5 On-The-Road Tips for Anxious Drivers

September 27, 2013 11:14 am

It’s natural to be anxious behind the wheel, especially if you’ve just experienced an accident on the road. Do certain motor situations make you feel like making a U-turn and driving home? We totally understand – everyone has driving scenarios that they don’t like or feel uncomfortable with. But here are a few tips for keeping cool and calm at the helm.



Before you leave, check the time. If you leave at peak hours, the multi-storey car park will be chocka full. Prepare yourself for this eventuality and make your plan of action. Will you drive around until you hit gold or will you lurk and wait for a space? Our main tip is to keep zen and don’t start stressing out – just keep going around until you find an open space.



Motorway Driving

Lots of cars going at crazy speeds. We can understand how this wouldn’t be everyone’s cup of tea. Try staying in the left hand lane and only use the middle and right lanes for overtaking. Don’t be that person that hovers in the middle. Just truck along at 60 – 70 mph in the slow lane. Living life in the fast lane is overrated.


Night Trucking

As a passenger, travelling at night can be a pleasant experience – all those pretty lights and, for long journeys, a back seat snooze where you dribble all down your brother’s shoulder. For drivers, it’s not so fun. Fatigue and a difficulty seeing obstacles can make the journey hellish.

Try to stick to roads you know well and don’t be afraid to go a bit slower than usual. Leave larger gaps between you and the next vehicle than you would in the day. Signal earlier than you normally would. And try not to get lost!


Round The Roundabouts

Roundabouts generally try to create order in chaos, but they don’t always succeed. Stick to the rule: left lane for left turns and straight ahead, and right lane for everything else. However, if there are markings on the road, showing you which lane you need to get into, follow those.

Always indicate when you’re about to turn off. Even if you’re in the wrong lane, don’t switch mid-way, as you could cause an accident. It’s better to exit on the wrong turn. Don’t panic or try to cheat the system, otherwise this can cause more problems, creating a greater risk to have a driving offence.
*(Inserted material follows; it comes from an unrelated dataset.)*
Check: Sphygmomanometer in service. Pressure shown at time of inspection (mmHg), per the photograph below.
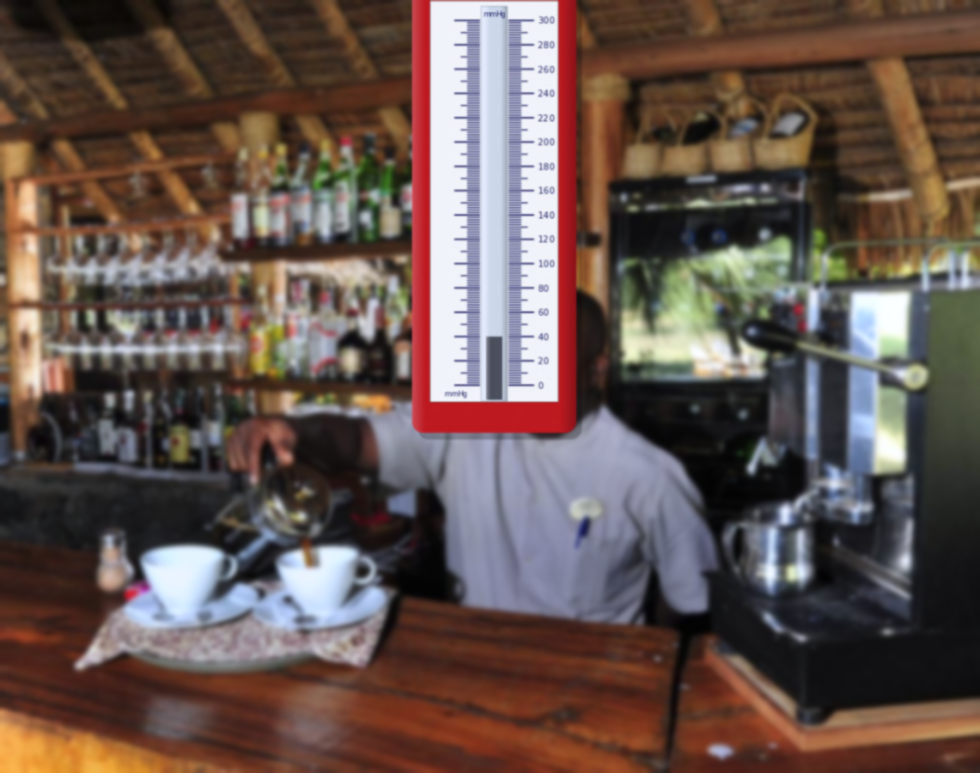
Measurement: 40 mmHg
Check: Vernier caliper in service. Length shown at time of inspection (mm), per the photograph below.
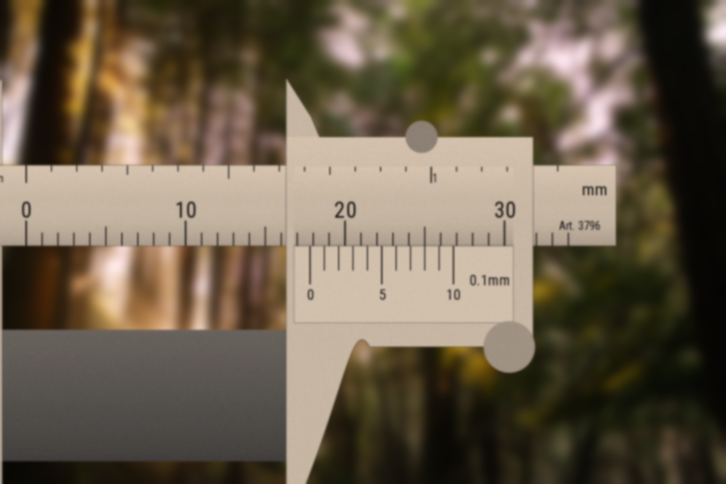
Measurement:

Before you consider overtaking, make sure the opposite side of the road is completely clear and that the white lines are intermittent (you can’t overtake when there is a solid line). Don’t overtake on blind corners or dips in the road. Never take chances with this, even if you’re in a rush. Drop back a little and signal early that you plan to overtake. Then, accelerate, pull out and pull back in as soon as you can.

Never overtake however when the road conditions are dangerous or if your vision is obscured, as this can lead to tragic accidents.